- Born: United Kingdom
- Occupation: Business executive
- Known for: CEO of Domino's Pizza UK & IRL plc (2008–2011)

= Chris Moore (businessman) =

British marketer and business executive

Chris Moore is a British marketer and business executive who was CEO of Domino's Pizza UK & IRL plc between January 2008 and December 2011. He stepped down on 25 December 2011 and was replaced by Lance Batchelor. He helped set up the Domino's Pizza UK and Ireland master franchise in 1993 as it separated from its US parent company, and was promoted to CEO in 2008.

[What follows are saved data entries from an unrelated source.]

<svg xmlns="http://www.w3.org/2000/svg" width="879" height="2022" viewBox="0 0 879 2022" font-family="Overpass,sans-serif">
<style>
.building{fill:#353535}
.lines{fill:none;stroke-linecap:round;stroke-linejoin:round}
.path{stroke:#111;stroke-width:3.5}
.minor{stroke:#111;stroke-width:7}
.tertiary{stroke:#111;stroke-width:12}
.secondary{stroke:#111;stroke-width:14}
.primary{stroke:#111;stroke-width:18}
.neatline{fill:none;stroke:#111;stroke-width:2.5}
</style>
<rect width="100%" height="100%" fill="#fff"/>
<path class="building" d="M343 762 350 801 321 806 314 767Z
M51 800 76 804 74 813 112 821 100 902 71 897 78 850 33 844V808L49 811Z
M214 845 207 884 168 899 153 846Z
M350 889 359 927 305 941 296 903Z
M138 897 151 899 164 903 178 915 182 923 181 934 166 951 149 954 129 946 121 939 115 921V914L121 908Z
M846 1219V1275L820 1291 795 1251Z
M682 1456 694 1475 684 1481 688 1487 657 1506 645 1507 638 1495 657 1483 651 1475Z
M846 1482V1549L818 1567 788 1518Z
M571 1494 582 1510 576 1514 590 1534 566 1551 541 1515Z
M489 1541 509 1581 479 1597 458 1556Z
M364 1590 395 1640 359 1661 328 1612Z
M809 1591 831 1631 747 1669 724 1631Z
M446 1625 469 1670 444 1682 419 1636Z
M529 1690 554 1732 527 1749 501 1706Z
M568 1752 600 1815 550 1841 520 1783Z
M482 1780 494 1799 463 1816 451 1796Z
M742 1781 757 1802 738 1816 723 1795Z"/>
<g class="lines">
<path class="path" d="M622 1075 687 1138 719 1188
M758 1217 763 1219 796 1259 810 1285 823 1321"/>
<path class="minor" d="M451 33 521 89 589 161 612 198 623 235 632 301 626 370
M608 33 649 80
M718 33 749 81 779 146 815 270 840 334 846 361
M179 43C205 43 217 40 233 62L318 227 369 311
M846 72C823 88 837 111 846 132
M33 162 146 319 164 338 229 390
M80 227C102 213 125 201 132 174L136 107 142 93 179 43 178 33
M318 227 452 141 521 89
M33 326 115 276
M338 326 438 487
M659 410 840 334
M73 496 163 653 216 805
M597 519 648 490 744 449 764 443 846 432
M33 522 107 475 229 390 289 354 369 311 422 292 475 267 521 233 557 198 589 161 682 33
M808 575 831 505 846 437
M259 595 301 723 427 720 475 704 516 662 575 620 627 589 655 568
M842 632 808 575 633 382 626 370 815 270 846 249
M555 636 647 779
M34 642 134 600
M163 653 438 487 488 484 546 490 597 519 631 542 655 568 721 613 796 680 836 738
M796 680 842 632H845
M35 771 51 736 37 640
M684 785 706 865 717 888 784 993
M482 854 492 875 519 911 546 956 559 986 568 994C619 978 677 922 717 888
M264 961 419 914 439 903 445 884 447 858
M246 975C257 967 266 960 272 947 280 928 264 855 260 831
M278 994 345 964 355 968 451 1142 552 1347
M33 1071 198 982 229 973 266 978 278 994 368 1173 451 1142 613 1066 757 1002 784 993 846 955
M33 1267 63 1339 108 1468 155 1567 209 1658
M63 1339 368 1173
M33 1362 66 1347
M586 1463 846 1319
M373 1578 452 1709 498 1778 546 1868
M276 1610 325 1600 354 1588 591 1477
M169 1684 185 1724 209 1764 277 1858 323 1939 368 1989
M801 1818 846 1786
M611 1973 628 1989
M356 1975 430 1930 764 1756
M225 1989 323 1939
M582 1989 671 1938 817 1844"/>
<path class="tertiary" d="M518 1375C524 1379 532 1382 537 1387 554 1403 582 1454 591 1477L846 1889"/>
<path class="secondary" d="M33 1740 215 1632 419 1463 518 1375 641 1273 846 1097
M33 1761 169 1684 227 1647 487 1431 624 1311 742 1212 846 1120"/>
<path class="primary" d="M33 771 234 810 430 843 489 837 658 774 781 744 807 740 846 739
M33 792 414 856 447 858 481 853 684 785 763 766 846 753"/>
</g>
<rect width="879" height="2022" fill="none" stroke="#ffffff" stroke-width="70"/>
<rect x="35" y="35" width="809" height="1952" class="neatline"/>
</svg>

== Early years and education ==
Moore was born in Weymouth, Dorset, but moved to Brazil when he was 17 and grew up in Rio de Janeiro.

== Career ==
In Brazil in the 1980s, Moore started as account director for Mccann Erickson (Brasil) advertising. He returned to the UK and in 1990 he became marketing manager Domino's Pizza with the aim of setting up a European marketing operation for its US parent. In 1993 he helped set Dominos UK and Ireland master franchise and by 1999 joined the local Board in the UK.

In 2007 he was promoted to COO and in 2008 to CEO of Domino's Pizza UK & IRL plc. He resigned from the CEO position in December 2011.